**EXERCISE BRIEF**
Look for the line containing "Международная академия индийской" and the line containing "ضمانات شاملة: توفر هذه الشركات" in the entries below. Copy those two and all lines between them exactly, leaving out pictures.

Page-level text extractions:
──────

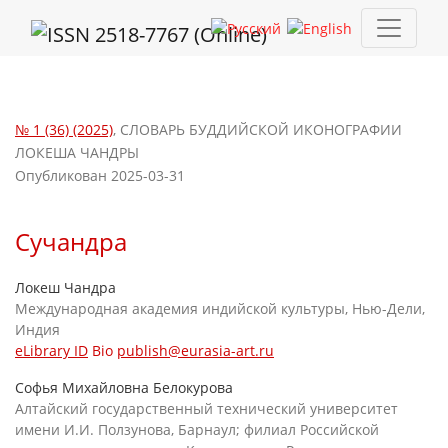
Сучандра
№ 1 (36) (2025)
,
СЛОВАРЬ БУДДИЙСКОЙ ИКОНОГРАФИИ
ЛОКЕША ЧАНДРЫ
Опубликован 2025-03-31
Сучандра
Локеш Чандра
Международная академия индийской культуры, Нью-Дели,
Индия
eLibrary ID
Bio
publish@eurasia-art.ru
Софья Михайловна Белокурова
Алтайский государственный технический университет
имени И.И. Ползунова, Барнаул; филиал Российской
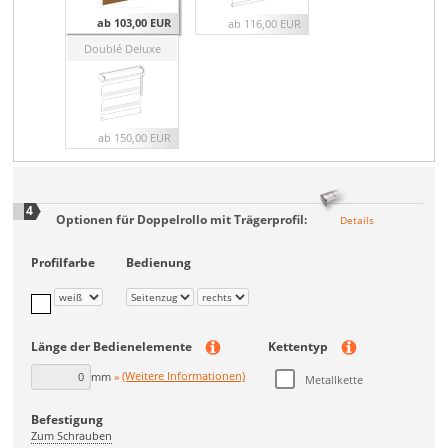
ab 103,00 EUR
ab 116,00 EUR
Doublé Deluxe
ab 150,00 EUR
4
Optionen für
Doppelrollo mit Trägerprofil
:
Details
Profilfarbe
Bedienung
Länge der Bedienelemente
Kettentyp
mm
(Weitere Informationen)
Metallkette
Befestigung
Zum Schrauben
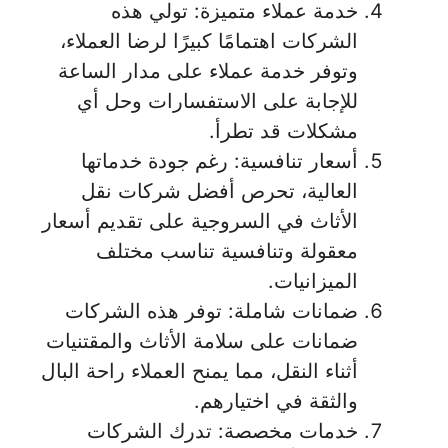
خدمة عملاء متميزة: تولي هذه
الشركات اهتمامًا كبيرًا لرضا العملاء،
وتوفر خدمة عملاء على مدار الساعة
للإجابة على الاستفسارات وحل أي
مشكلات قد تطرأ.
أسعار تنافسية: رغم جودة خدماتها
العالية، تحرص أفضل شركات نقل
الأثاث في السروجية على تقديم أسعار
معقولة وتنافسية تناسب مختلف
الميزانيات.
ضمانات شاملة: توفر هذه الشركات
ضمانات على سلامة الأثاث والمقتنيات
أثناء النقل، مما يمنح العملاء راحة البال
والثقة في اختيارهم.
خدمات مخصصة: تدرك الشركات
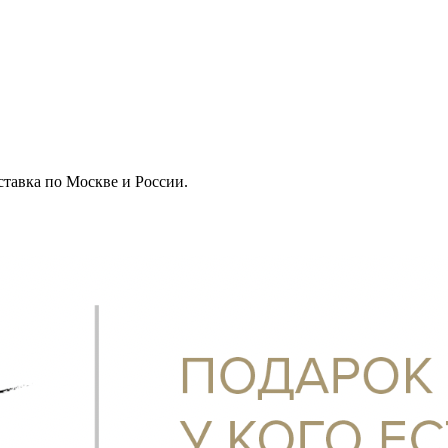
оставка по Москве и России.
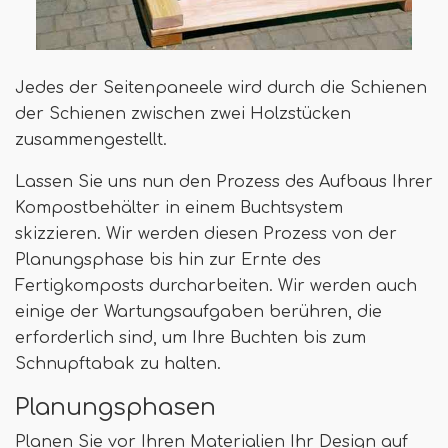
Jedes der Seitenpaneele wird durch die Schienen
der Schienen zwischen zwei Holzstücken
zusammengestellt.
Lassen Sie uns nun den Prozess des Aufbaus Ihrer
Kompostbehälter in einem Buchtsystem
skizzieren. Wir werden diesen Prozess von der
Planungsphase bis hin zur Ernte des
Fertigkomposts durcharbeiten. Wir werden auch
einige der Wartungsaufgaben berühren, die
erforderlich sind, um Ihre Buchten bis zum
Schnupftabak zu halten.
Planungsphasen
Planen Sie vor Ihren Materialien Ihr Design auf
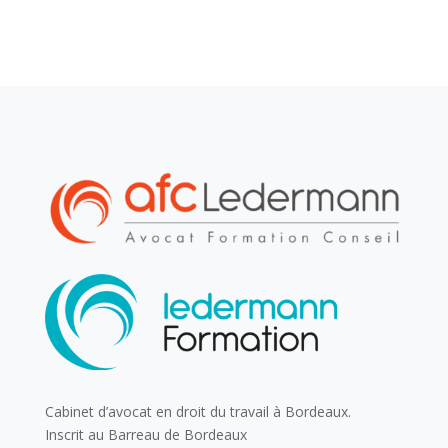
Cabinet d’avocat en droit du travail à Bordeaux.
Inscrit au Barreau de Bordeaux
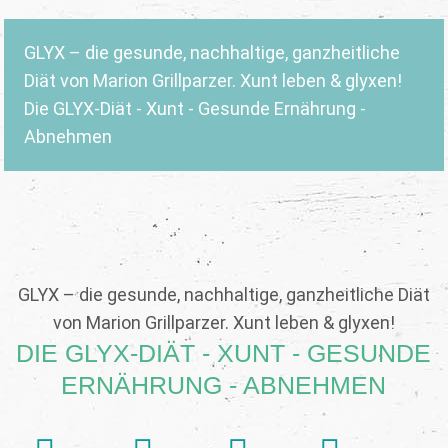
GLYX – die gesunde, nachhaltige, ganzheitliche
Diät von Marion Grillparzer. Xunt leben & glyxen!
Die GLYX-Diät - Xunt - Gesunde Ernährung -
Abnehmen
GLYX – die gesunde, nachhaltige, ganzheitliche Diät
von Marion Grillparzer. Xunt leben & glyxen!
DIE GLYX-DIÄT - XUNT - GESUNDE
ERNÄHRUNG - ABNEHMEN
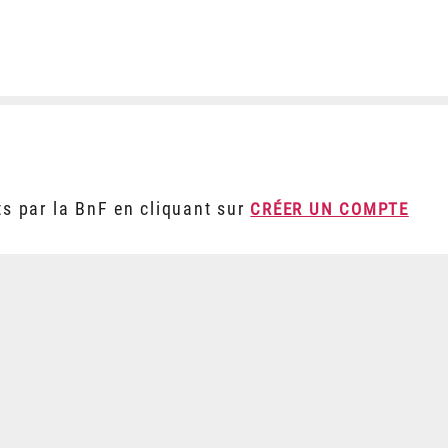
ts par la BnF en cliquant sur
CRÉER UN COMPTE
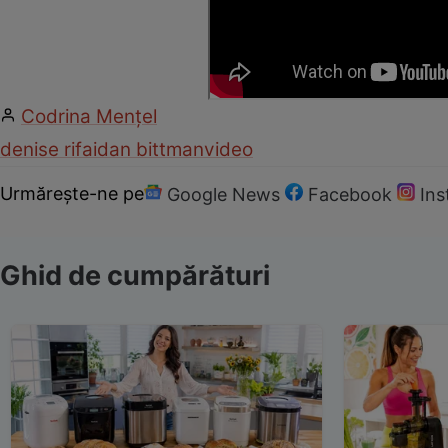
Codrina Mențel
denise rifai
dan bittman
video
Urmărește-ne pe
Google News
Facebook
In
Ghid de cumpărături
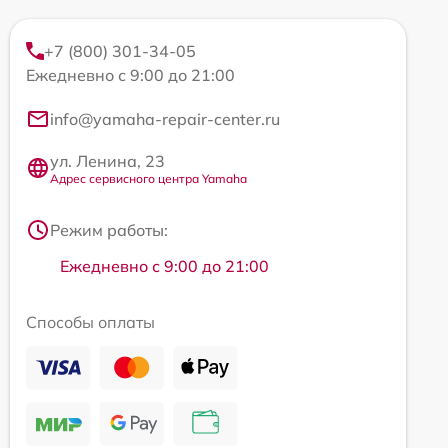
+7 (800) 301-34-05
Ежедневно с 9:00 до 21:00
info@yamaha-repair-center.ru
ул. Ленина, 23
Адрес сервисного центра Yamaha
Режим работы:
Ежедневно с 9:00 до 21:00
Способы оплаты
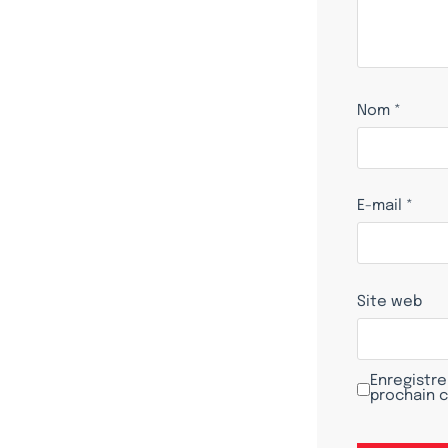
Nom
*
E-mail
*
Site web
Enregistre
prochain 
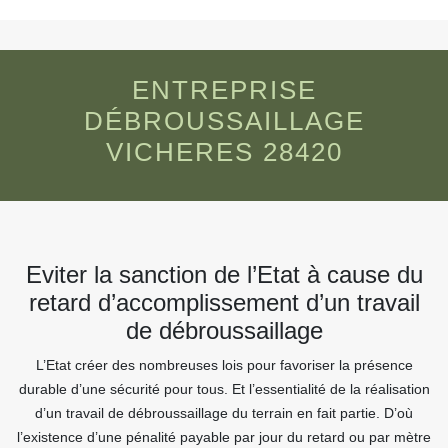
ENTREPRISE
DÉBROUSSAILLAGE
VICHERES 28420
Eviter la sanction de l’Etat à cause du
retard d’accomplissement d’un travail
de débroussaillage
L’Etat créer des nombreuses lois pour favoriser la présence
durable d’une sécurité pour tous. Et l’essentialité de la réalisation
d’un travail de débroussaillage du terrain en fait partie. D’où
l’existence d’une pénalité payable par jour du retard ou par mètre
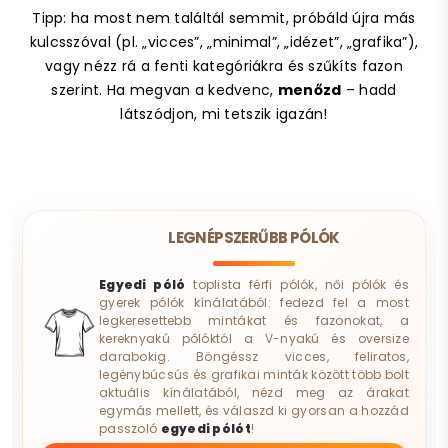
Tipp: ha most nem találtál semmit, próbáld újra más
kulcsszóval (pl. „vicces”, „minimal”, „idézet”, „grafika”),
vagy nézz rá a fenti kategóriákra és szűkíts fazon
szerint. Ha megvan a kedvenc,
menőzd
– hadd
látszódjon, mi tetszik igazán!
LEGNÉPSZERŰBB PÓLÓK
Egyedi póló
toplista férfi pólók, női pólók és
gyerek pólók kínálatából: fedezd fel a most
legkeresettebb mintákat és fazonokat, a
kereknyakú pólóktól a V-nyakú és oversize
darabokig. Böngéssz vicces, feliratos,
legénybúcsús és grafikai minták között több bolt
aktuális kínálatából, nézd meg az árakat
egymás mellett, és válaszd ki gyorsan a hozzád
passzoló
egyedi pólót
!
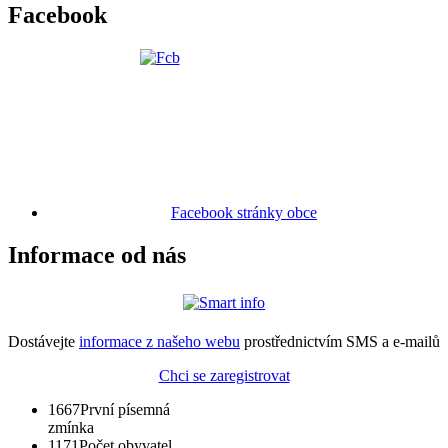
Facebook
Facebook stránky obce
Informace od nás
Dostávejte
informace z našeho webu
prostřednictvím SMS a e-mailů
Chci se zaregistrovat
1667
První písemná
zmínka
1171
Počet obyvatel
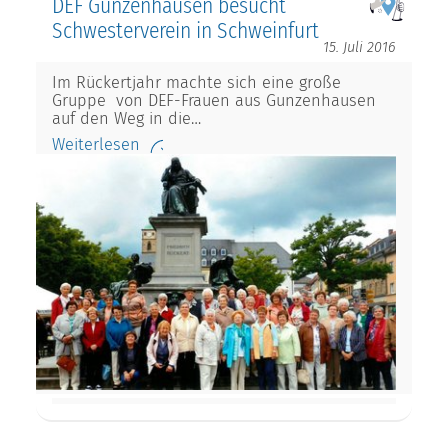
DEF Gunzenhausen besucht
Schwesterverein in Schweinfurt
15. Juli 2016
Im Rückertjahr machte sich eine große
Gruppe von DEF-Frauen aus Gunzenhausen
auf den Weg in die…
Weiterlesen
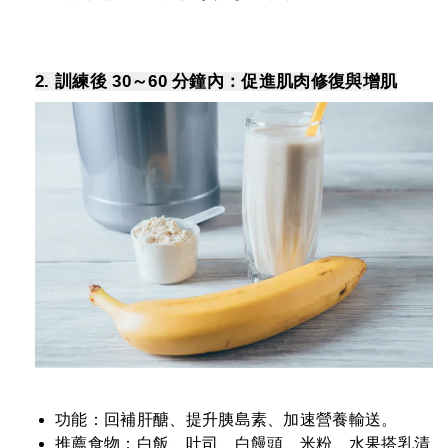
2.
訓練後 30～60 分鐘內：促進肌肉修復與增肌
功能：回補肝醣、提升胰島素、加速營養輸送。
推薦食物：白飯、吐司、白饅頭、米粉、水果搭乳清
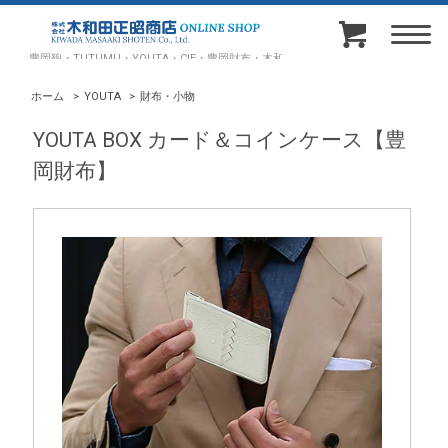
豊岡鞄・TUTUMU・YOUTA・CIE・豊岡財布・木和田正昭商店オンラインショップ
ホーム
>
YOUTA
>
財布・小物
YOUTA BOX カード＆コインケース【豊
岡財布】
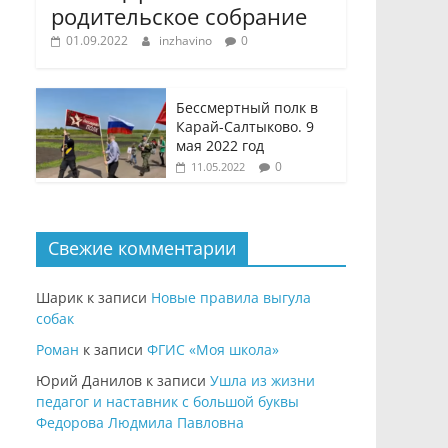
родительское собрание
01.09.2022
inzhavino
0
Бессмертный полк в
Карай-Салтыково. 9
мая 2022 год
0
11.05.2022
Свежие комментарии
Шарик
к записи
Новые правила выгула
собак
Роман
к записи
ФГИС «Моя школа»
Юрий Данилов
к записи
Ушла из жизни
педагог и наставник с большой буквы
Федорова Людмила Павловна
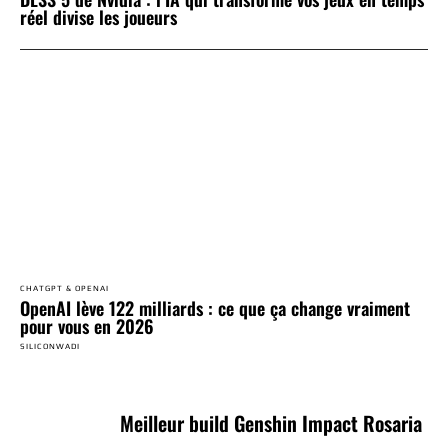
réel divise les joueurs
CHATGPT & OPENAI
OpenAI lève 122 milliards : ce que ça change vraiment
pour vous en 2026
SILICONWADI
Meilleur build Genshin Impact Rosaria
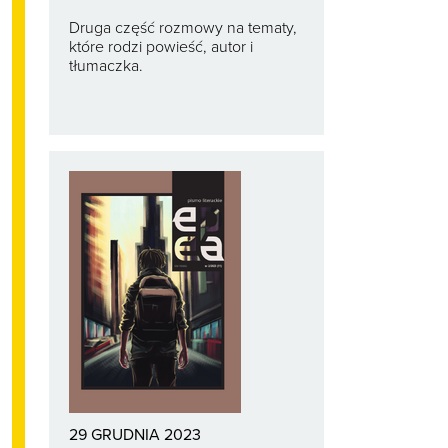
Druga część rozmowy na tematy,
które rodzi powieść, autor i
tłumaczka.
29 GRUDNIA 2023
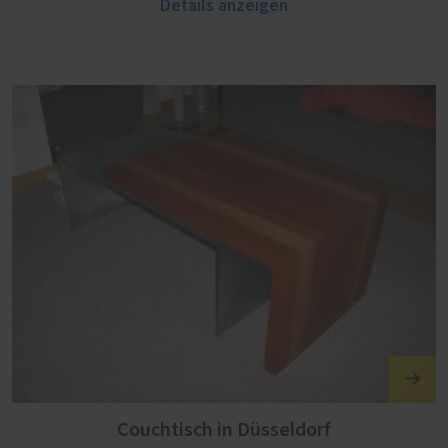
Details anzeigen
Couchtisch in Düsseldorf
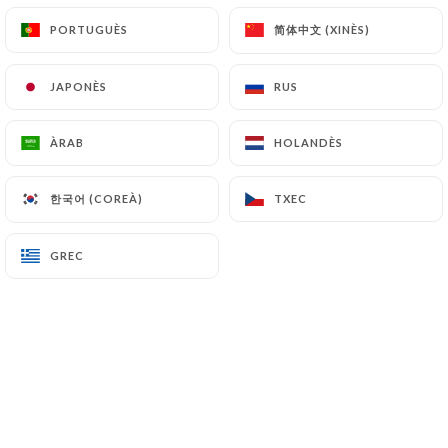
14.50€
简体中文 (XINÈS)
简体中文 (XINÈS)
PORTUGUÈS
PORTUGUÈS
Cheeseburger au bœuf français, Cantal, sauce
secrète, frites d’Agria & salade
JAPONÈS
JAPONÈS
RUS
RUS
15.50€
ÀRAB
ÀRAB
HOLANDÈS
HOLANDÈS
Supplément poitrine fumée rôti
1.50€
한국어 (COREÀ)
한국어 (COREÀ)
TXEC
TXEC
Inspiration selon le marché du jour
GREC
GREC
14.00€
FROMAGES ET GOURMANDISES
Inspiration selon le marché du jour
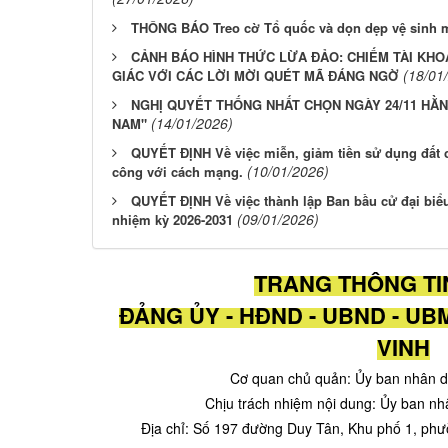
THÔNG BÁO Treo cờ Tổ quốc và dọn dẹp vệ sinh 
CẢNH BÁO HÌNH THỨC LỪA ĐẢO: CHIẾM TÀI KH
(18/01
GIÁC VỚI CÁC LỜI MỜI QUÉT MÃ ĐÁNG NGỜ
NGHỊ QUYẾT THỐNG NHẤT CHỌN NGÀY 24/11 HẰN
(14/01/2026)
NAM"
QUYẾT ĐỊNH Về việc miễn, giảm tiền sử dụng đất 
(10/01/2026)
công với cách mạng.
QUYẾT ĐỊNH Về việc thành lập Ban bầu cử đại bi
(09/01/2026)
nhiệm kỳ 2026-2031
TRANG THÔNG TI
ĐẢNG ỦY - HĐND - UBND - 
VINH
Cơ quan chủ quản: Ủy ban nhân 
Chịu trách nhiệm nội dung: Ủy ban n
Địa chỉ: Số 197 đường Duy Tân, Khu phố 1, ph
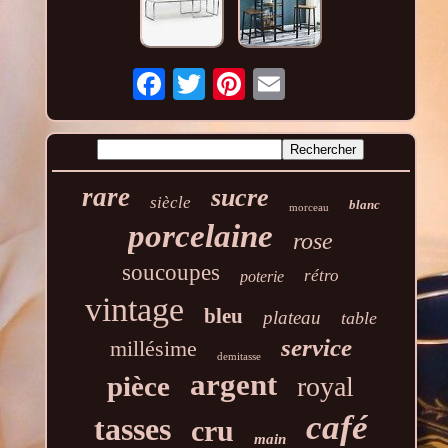
rare
sucre
siècle
blanc
morceau
porcelaine
rose
soucoupes
rétro
poterie
vintage
bleu
plateau
table
service
millésime
demitasse
argent
pièce
royal
café
tasses
cru
main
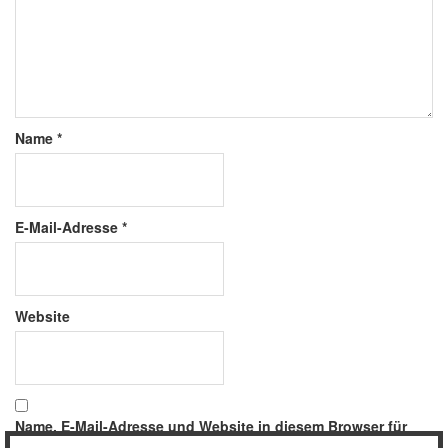
Name
*
E-Mail-Adresse
*
Website
Name, E-Mail-Adresse und Website in diesem Browser für
meinen nächsten Kommentar speichern.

──────

**OUTPUT FOR THIS EXERCISE**
Международная академия индийской культуры, Нью-Дели,
Индия
eLibrary ID
Bio
publish@eurasia-art.ru
Софья Михайловна Белокурова
Алтайский государственный технический университет
имени И.И. Ползунова, Барнаул; филиал Российской
ab 103,00 EUR
ab 116,00 EUR
Doublé Deluxe
ab 150,00 EUR
4
Optionen für
Doppelrollo mit Trägerprofil
:
Details
Profilfarbe
Bedienung
Länge der Bedienelemente
Kettentyp
mm
(Weitere Informationen)
Metallkette
Befestigung
Zum Schrauben
خدمة عملاء متميزة: تولي هذه
الشركات اهتمامًا كبيرًا لرضا العملاء،
وتوفر خدمة عملاء على مدار الساعة
للإجابة على الاستفسارات وحل أي
مشكلات قد تطرأ.
أسعار تنافسية: رغم جودة خدماتها
العالية، تحرص أفضل شركات نقل
الأثاث في السروجية على تقديم أسعار
معقولة وتنافسية تناسب مختلف
الميزانيات.
ضمانات شاملة: توفر هذه الشركات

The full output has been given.